August 17, 2010

Fall 2010 Classes: 36-757 and 36-835

I will not be teaching data mining this fall; 36-350 is being taken over this year by my friend and mentor Chris Genovese. Instead, I will be teaching 36-757 (if you'd be interested, you're already in it*), and co-teaching 36-835 with Rob Kass. Here's the announcement for the latter:

36-835 Seminar on Statistical Modeling
First meeting: Tuesday, 24 August, 1:30 pm in Porter Hall A20A (organizational)
This course will be a weekly journal club on the principles and practice of statistical modeling, organized through the careful reading and group discussion of important recent papers. Readings will be selected by the class from sources such as JASA or Annals of Applied Statistics. Discussion will emphasize the relationship between scientific questions and statistical methods. Each week students will be required to post, in an online discussion group, one cogent question or comment about the reading, and will be required to participate in the discussion. Each student will also be responsible for leading at least one class discussion.
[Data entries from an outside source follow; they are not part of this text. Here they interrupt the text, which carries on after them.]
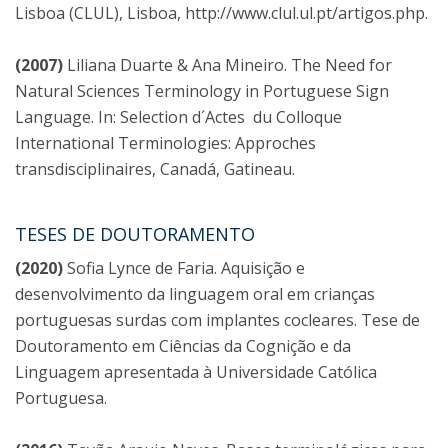
Lisboa (CLUL), Lisboa, http://www.clul.ul.pt/artigos.php.
(2007)
Liliana Duarte & Ana Mineiro. The Need for
Natural Sciences Terminology in Portuguese Sign
Language. In: Selection d´Actes du Colloque
International Terminologies: Approches
transdisciplinaires, Canadá, Gatineau.
TESES DE DOUTORAMENTO
(2020)
Sofia Lynce de Faria. Aquisição e
desenvolvimento da linguagem oral em crianças
portuguesas surdas com implantes cocleares. Tese de
Doutoramento em Ciências da Cognição e da
Linguagem apresentada à Universidade Católica
Portuguesa.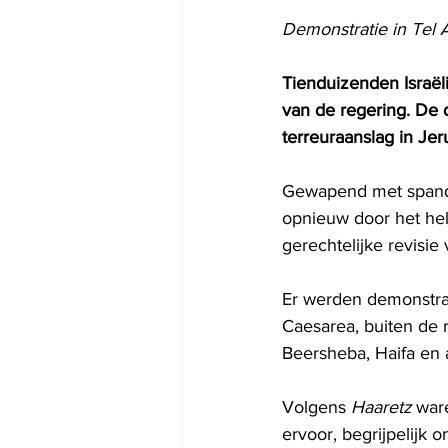
Demonstratie in Tel 
Tienduizenden Israël
van de regering. De 
terreuraanslag in Je
Gewapend met spand
opnieuw door het hel
gerechtelijke revisie
Er werden demonstra
Caesarea, buiten de r
Beersheba, Haifa en 
Volgens 
Haaretz
 war
ervoor, begrijpelijk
The course is intended for graduate students in Statistics or Machine Learning. Others are welcome.

If there's interest, I'll post the reading list. Our first paper will definitely be Breiman's "Statistical Modeling: The Two Cultures" (Statistical Science 16 (2001): 199--231).
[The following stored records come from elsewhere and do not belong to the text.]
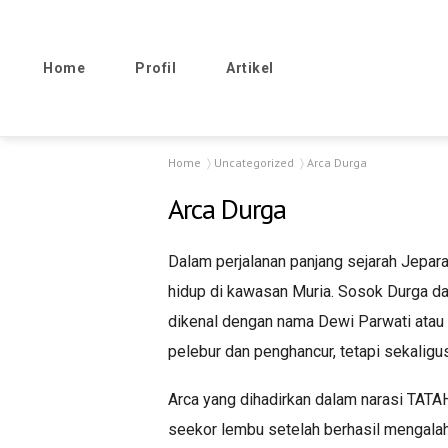
Home
Profil
Artikel
Home
Uncategorized
Arca Durga
Arca Durga
Dalam perjalanan panjang sejarah Jepara
hidup di kawasan Muria. Sosok Durga dala
dikenal dengan nama Dewi Parwati atau 
pelebur dan penghancur, tetapi sekalig
Arca yang dihadirkan dalam narasi TATA
seekor lembu setelah berhasil mengalah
Update, 26 August: handouts for 757, which may be of broader interest.

Update, 7 September: There was interest in the 835 reading list.

*: This is the first half of "advanced data analysis", a year-long project our doctoral students do on analyzing data provided by an outside investigator, under the supervision of a faculty member. ADA culminates in the student presenting their findings in written and oral form, which serves as one of their three qualifying exams. The goal is to solve genuine scientific questions, not (or not just) to use the most shiny methodological toys. If you have some real-world data which need to be analyzed, and which seem like they might benefit from the attention of a very smart statistics graduate student, please get in touch. (I promise nothing.)